The essence of SCRUM is to deliver value quickly and to continuously improve, which is achieved by abiding the following statements:

  • Keeping our Rituals
    Our focus is always on added value. As such we don’t have many meetings, but those we do are fiercely timeboxed; none more so than the daily SCRUM. This meeting lasts no longer than 15 minutes where we set our commitments as a team each day and flush out any blockers early.
  • Demoing every Sprint
    Each sprint is timeboxed and has a user centric goal set at the beginning, which means that we focus on delivering value to the user and the team commit to achieving the goal. At the end of a sprint the team presents their progress with the whole business invited to see progress and give feedback.

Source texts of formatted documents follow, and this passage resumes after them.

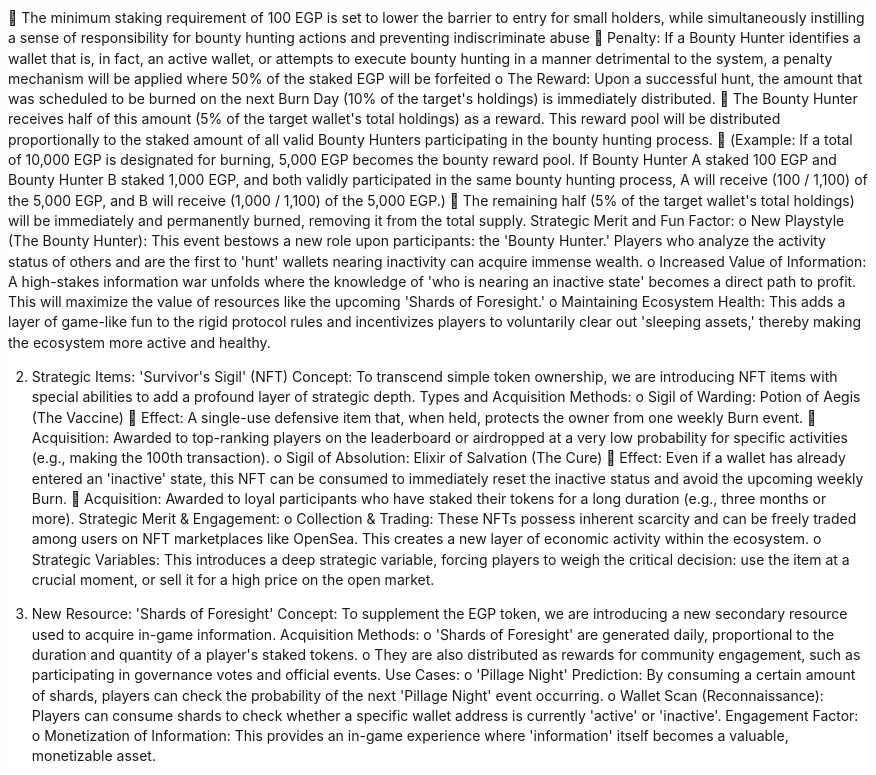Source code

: 	The minimum staking requirement of 100 EGP is set to lower the barrier to entry for small holders, while simultaneously instilling a sense of responsibility for bounty hunting actions and preventing indiscriminate abuse
	Penalty: If a Bounty Hunter identifies a wallet that is, in fact, an active wallet, or attempts to execute bounty hunting in a manner detrimental to the system, a penalty mechanism will be applied where 50% of the staked EGP will be forfeited
o	The Reward: Upon a successful hunt, the amount that was scheduled to be burned on the next Burn Day (10% of the target's holdings) is immediately distributed.
	The Bounty Hunter receives half of this amount (5% of the target wallet's total holdings) as a reward. This reward pool will be distributed proportionally to the staked amount of all valid Bounty Hunters participating in the bounty hunting process.
	(Example: If a total of 10,000 EGP is designated for burning, 5,000 EGP becomes the bounty reward pool. If Bounty Hunter A staked 100 EGP and Bounty Hunter B staked 1,000 EGP, and both validly participated in the same bounty hunting process, A will receive (100 / 1,100) of the 5,000 EGP, and B will receive (1,000 / 1,100) of the 5,000 EGP.)
	The remaining half (5% of the target wallet's total holdings) will be immediately and permanently burned, removing it from the total supply.
Strategic Merit and Fun Factor:
o	New Playstyle (The Bounty Hunter): This event bestows a new role upon participants: the 'Bounty Hunter.' Players who analyze the activity status of others and are the first to 'hunt' wallets nearing inactivity can acquire immense wealth.
o	Increased Value of Information: A high-stakes information war unfolds where the knowledge of 'who is nearing an inactive state' becomes a direct path to profit. This will maximize the value of resources like the upcoming 'Shards of Foresight.'
o	Maintaining Ecosystem Health: This adds a layer of game-like fun to the rigid protocol rules and incentivizes players to voluntarily clear out 'sleeping assets,' thereby making the ecosystem more active and healthy.

2.	Strategic Items: 'Survivor's Sigil' (NFT)
Concept: To transcend simple token ownership, we are introducing NFT items with special abilities to add a profound layer of strategic depth.
Types and Acquisition Methods:
o	Sigil of Warding: Potion of Aegis (The Vaccine) 
	Effect: A single-use defensive item that, when held, protects the owner from one weekly Burn event.
	Acquisition: Awarded to top-ranking players on the leaderboard or airdropped at a very low probability for specific activities (e.g., making the 100th transaction).
o	Sigil of Absolution: Elixir of Salvation (The Cure)
	Effect: Even if a wallet has already entered an 'inactive' state, this NFT can be consumed to immediately reset the inactive status and avoid the upcoming weekly Burn.
	Acquisition: Awarded to loyal participants who have staked their tokens for a long duration (e.g., three months or more).
Strategic Merit & Engagement: 
o	Collection & Trading: These NFTs possess inherent scarcity and can be freely traded among users on NFT marketplaces like OpenSea. This creates a new layer of economic activity within the ecosystem.
o	Strategic Variables: This introduces a deep strategic variable, forcing players to weigh the critical decision: use the item at a crucial moment, or sell it for a high price on the open market.

3.	New Resource: 'Shards of Foresight'
Concept: To supplement the EGP token, we are introducing a new secondary resource used to acquire in-game information.
Acquisition Methods:
o	'Shards of Foresight' are generated daily, proportional to the duration and quantity of a player's staked tokens.
o	They are also distributed as rewards for community engagement, such as participating in governance votes and official events.
Use Cases:
o	'Pillage Night' Prediction: By consuming a certain amount of shards, players can check the probability of the next 'Pillage Night' event occurring.
o	Wallet Scan (Reconnaissance): Players can consume shards to check whether a specific wallet address is currently 'active' or 'inactive'.
Engagement Factor:
o	Monetization of Information: This provides an in-game experience where 'information' itself becomes a valuable, monetizable asset.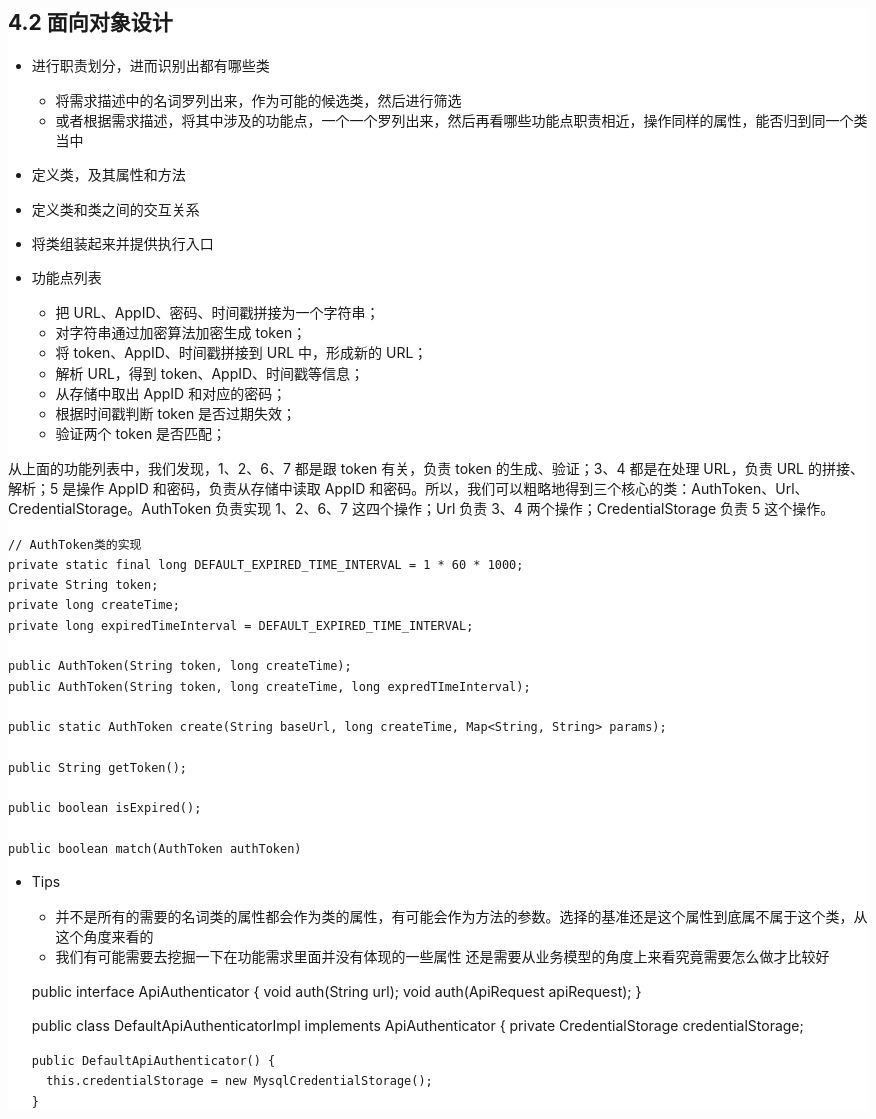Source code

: ## 4.2 面向对象设计

+ 进行职责划分，进而识别出都有哪些类
    + 将需求描述中的名词罗列出来，作为可能的候选类，然后进行筛选
    + 或者根据需求描述，将其中涉及的功能点，一个一个罗列出来，然后再看哪些功能点职责相近，操作同样的属性，能否归到同一个类当中
+ 定义类，及其属性和方法
+ 定义类和类之间的交互关系
+ 将类组装起来并提供执行入口 


+ 功能点列表
    + 把 URL、AppID、密码、时间戳拼接为一个字符串；
    + 对字符串通过加密算法加密生成 token；
    + 将 token、AppID、时间戳拼接到 URL 中，形成新的 URL；
    + 解析 URL，得到 token、AppID、时间戳等信息；
    + 从存储中取出 AppID 和对应的密码；
    + 根据时间戳判断 token 是否过期失效；
    + 验证两个 token 是否匹配； 

从上面的功能列表中，我们发现，1、2、6、7 都是跟 token 有关，负责 token 的生成、验证；3、4 都是在处理 URL，负责 URL 的拼接、解析；5 是操作 AppID 和密码，负责从存储中读取 AppID 和密码。所以，我们可以粗略地得到三个核心的类：AuthToken、Url、CredentialStorage。AuthToken 负责实现 1、2、6、7 这四个操作；Url 负责 3、4 两个操作；CredentialStorage 负责 5 这个操作。


    // AuthToken类的实现
    private static final long DEFAULT_EXPIRED_TIME_INTERVAL = 1 * 60 * 1000;
    private String token;
    private long createTime;
    private long expiredTimeInterval = DEFAULT_EXPIRED_TIME_INTERVAL;
    
    public AuthToken(String token, long createTime);
    public AuthToken(String token, long createTime, long expredTImeInterval);
    
    public static AuthToken create(String baseUrl, long createTime, Map<String, String> params);
    
    public String getToken();
    
    public boolean isExpired();
    
    public boolean match(AuthToken authToken)

+ Tips
    + 并不是所有的需要的名词类的属性都会作为类的属性，有可能会作为方法的参数。选择的基准还是这个属性到底属不属于这个类，从这个角度来看的
    + 我们有可能需要去挖掘一下在功能需求里面并没有体现的一些属性  还是需要从业务模型的角度上来看究竟需要怎么做才比较好



    public interface ApiAuthenticator {
      void auth(String url);
      void auth(ApiRequest apiRequest);
    }
    
    public class DefaultApiAuthenticatorImpl implements ApiAuthenticator {
      private CredentialStorage credentialStorage;
      
      public DefaultApiAuthenticator() {
        this.credentialStorage = new MysqlCredentialStorage();
      }
      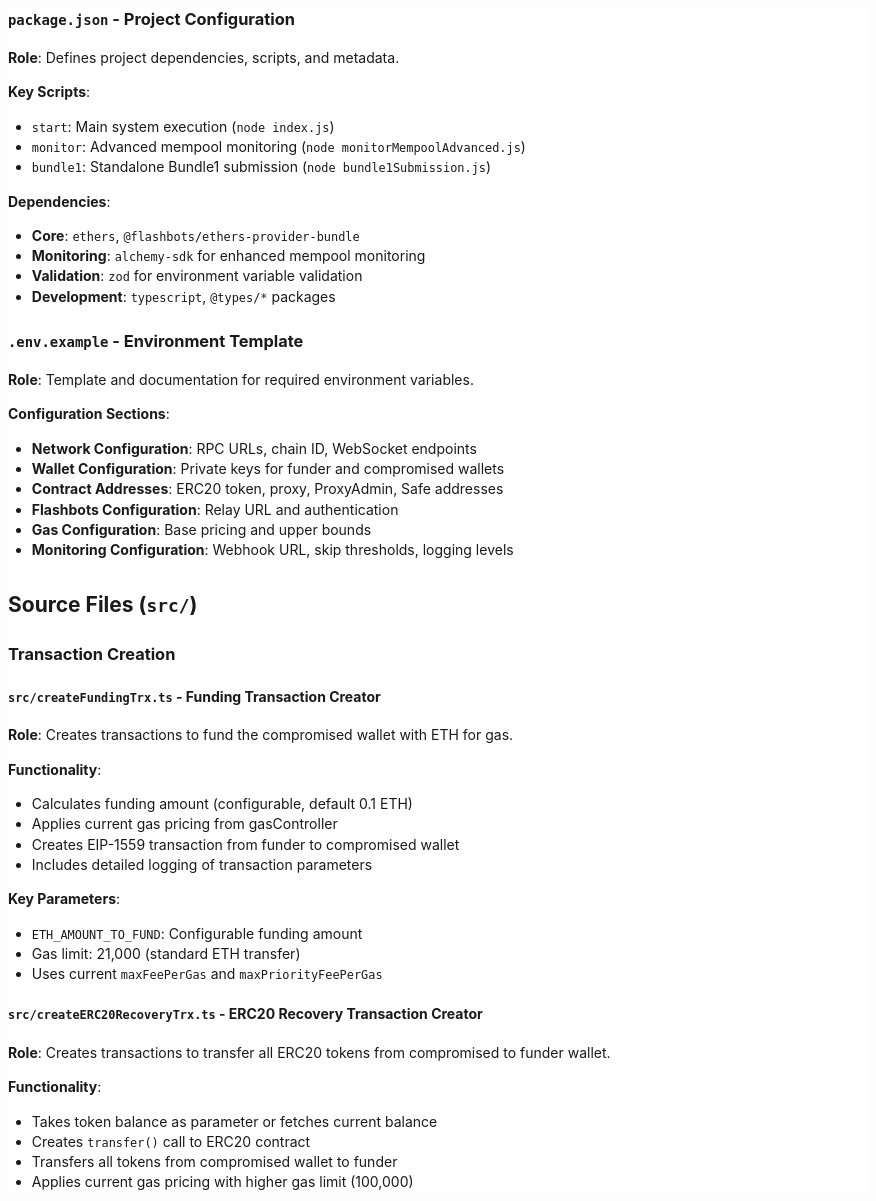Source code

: ### `package.json` - Project Configuration
**Role**: Defines project dependencies, scripts, and metadata.

**Key Scripts**:
- `start`: Main system execution (`node index.js`)
- `monitor`: Advanced mempool monitoring (`node monitorMempoolAdvanced.js`)
- `bundle1`: Standalone Bundle1 submission (`node bundle1Submission.js`)

**Dependencies**:
- **Core**: `ethers`, `@flashbots/ethers-provider-bundle`
- **Monitoring**: `alchemy-sdk` for enhanced mempool monitoring
- **Validation**: `zod` for environment variable validation
- **Development**: `typescript`, `@types/*` packages

### `.env.example` - Environment Template
**Role**: Template and documentation for required environment variables.

**Configuration Sections**:
- **Network Configuration**: RPC URLs, chain ID, WebSocket endpoints
- **Wallet Configuration**: Private keys for funder and compromised wallets
- **Contract Addresses**: ERC20 token, proxy, ProxyAdmin, Safe addresses
- **Flashbots Configuration**: Relay URL and authentication
- **Gas Configuration**: Base pricing and upper bounds
- **Monitoring Configuration**: Webhook URL, skip thresholds, logging levels

## Source Files (`src/`)

### Transaction Creation

#### `src/createFundingTrx.ts` - Funding Transaction Creator
**Role**: Creates transactions to fund the compromised wallet with ETH for gas.

**Functionality**:
- Calculates funding amount (configurable, default 0.1 ETH)
- Applies current gas pricing from gasController
- Creates EIP-1559 transaction from funder to compromised wallet
- Includes detailed logging of transaction parameters

**Key Parameters**:
- `ETH_AMOUNT_TO_FUND`: Configurable funding amount
- Gas limit: 21,000 (standard ETH transfer)
- Uses current `maxFeePerGas` and `maxPriorityFeePerGas`

#### `src/createERC20RecoveryTrx.ts` - ERC20 Recovery Transaction Creator
**Role**: Creates transactions to transfer all ERC20 tokens from compromised to funder wallet.

**Functionality**:
- Takes token balance as parameter or fetches current balance
- Creates `transfer()` call to ERC20 contract
- Transfers all tokens from compromised wallet to funder
- Applies current gas pricing with higher gas limit (100,000)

  • Inspecting & Adapting Always
    This is a mantra that can apply not only to the product, but to the process and the team. We don’t stand still; at the end of every sprint we have to ask ourselves ‘What we should continue doing & what we should stop doing?’ This helps remove waste from our processes and ensures that we are always delivering value and improving our output and speed.

The result of our SCRUM adoption is that we foster a culture that embraces change and looks for customer feedback whenever possible. We are able to deliver new innovative functionality in very short timescales, and to react to market trends and priorities as required.